Truly speaking, the market valuation should be function earning capacity of underlying stocks, not how much free money is available in the market. But, we live in world of distorted reality.
discounted cash flow which changes with risk-free interest rate.
Since it bothers you, think quantity of free money expressed in f(risk-free interest rate).
Free money increases their earning potential. Most companies have revolving credit, bond debt, etc. lower rates means less interest expense which leads to higher earnings.
The word free in free money was not to suggest interest free money. By free money I just meant plain cash. Even if we assume the money is available interest free, there is limit on the valuation. Even if we assume a company has zero debt, still there is an limit on its value. Zero debt does not mean infinite valuation.
Well yes and no.
If cash yields nothing and the S&P yields a little under 2% do you really want to stay in cash hoping to catch the market bottom?
DT, HUBS, OKTA, PLAN, SHOP, SPLK, SQ, TEAM, TWLO, UI, WDAY, ZEN are GREEN.

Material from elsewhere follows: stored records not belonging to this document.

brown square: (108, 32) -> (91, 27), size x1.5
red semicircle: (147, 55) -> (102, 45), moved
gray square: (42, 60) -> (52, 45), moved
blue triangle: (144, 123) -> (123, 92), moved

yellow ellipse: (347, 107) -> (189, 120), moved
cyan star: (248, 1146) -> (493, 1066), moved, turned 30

The Russell is down by less than the S/D/N. I haven’t seen that in the near term, its moves tend to be bigger. No clue what it means.
XLF broke below the low on the 15th. If it’s leading us down it’s going to hurt.

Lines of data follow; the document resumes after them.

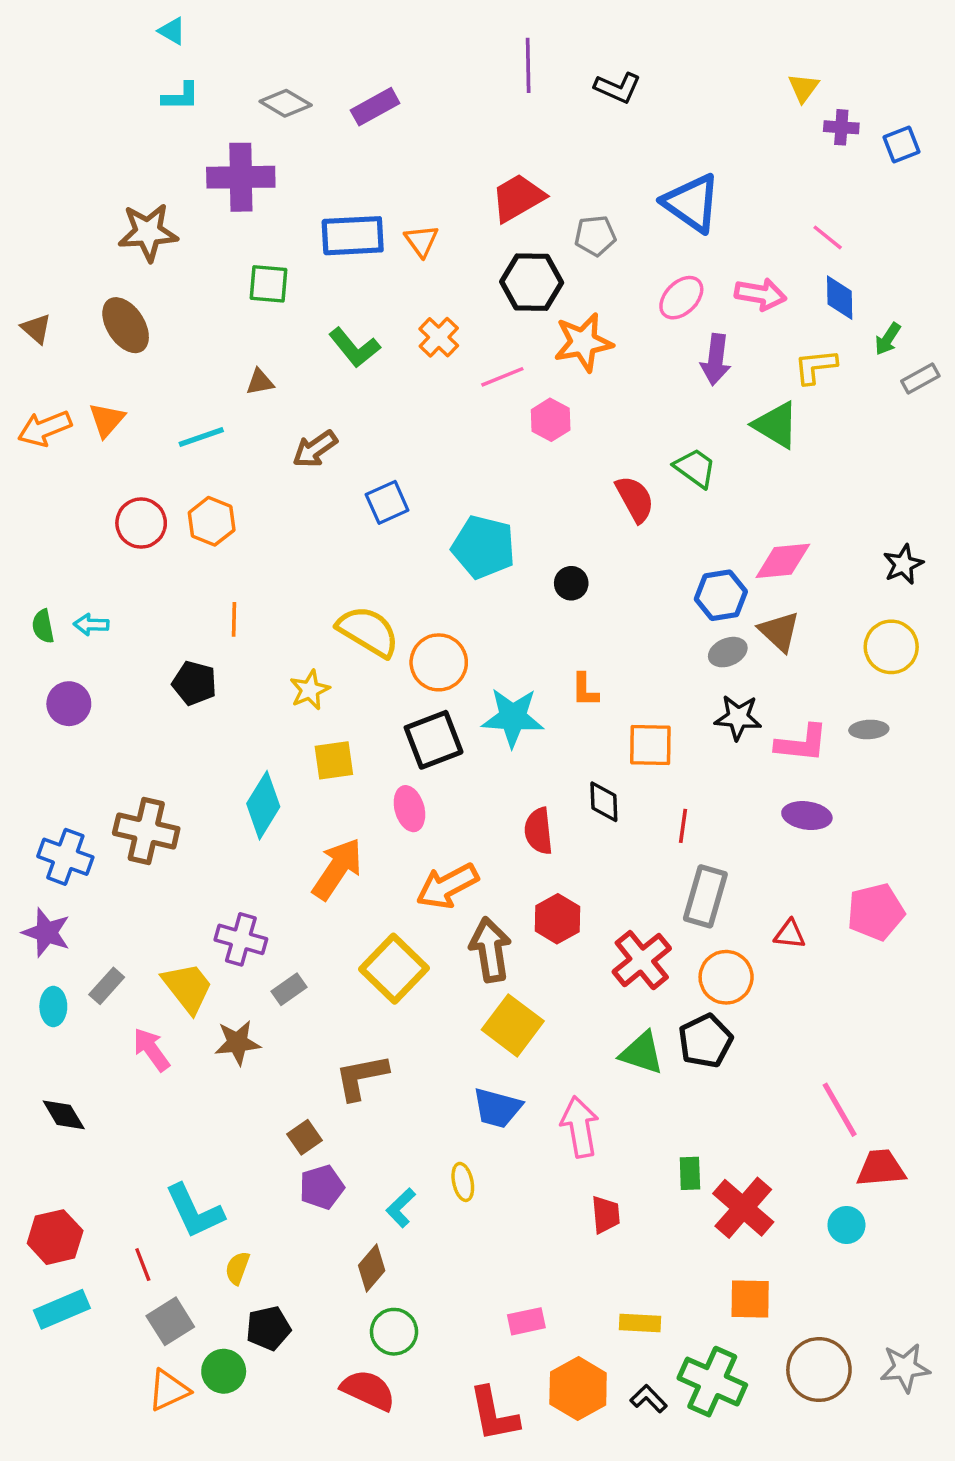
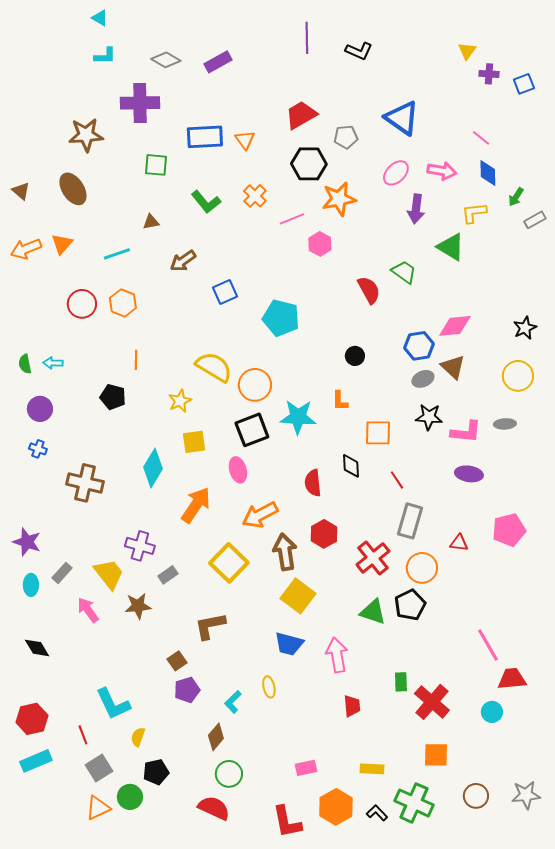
black circle: (571, 583) -> (355, 356), moved
red line: (683, 826) -> (397, 480), turned -42
blue cross: (65, 857) -> (38, 449), moved, size x0.6
brown circle: (819, 1370) -> (476, 796), size x0.7

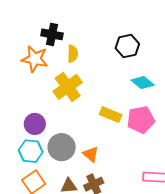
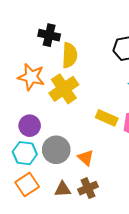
yellow semicircle: (73, 54) -> (70, 55), size x1.4
orange star: (35, 59) -> (31, 77), moved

Unfortunately, this will become potential issue for me. It may be 100% wrong at times. I do not want to mislead people, staying away from any daily updates.
Also, I do not trade on daily basis, once in some days, may be few times (less than 5) in a month.
It’s Tuesday. Buy TACO
Fed to pump more $$ into the market and WH to send more free $ to people, let’s rip
Sound like your system didn’t issue a sell signal Cut off half UPRO position
Multi decade bull
Good start
Sentiment check. Again, where is the bubble? More fear than greed.
https://www.isabelnet.com/wp-content/uploads/2019/10/BofA-Bull-Bear-Indicator.png
A bull market always start when the fundamentals are still deteriorating. By the time, fundamentals are obviously improving, market likely nearing and making ATH that is higher than pre-Covid ATH. Many WFH/ cloud stocks are already 30-50% higher than pre-Covid ATH.
If you believe @manch that less than 20% would go permanently remote/ WFH, these stocks might re-test the mid Mar BUT not break below. If you belong to @marcus335 camp, BTFD. Alternatively, nibbling traditional stocks that would recover once economy goes back to steady state.
Caveat: Not a forecast or a financial advice.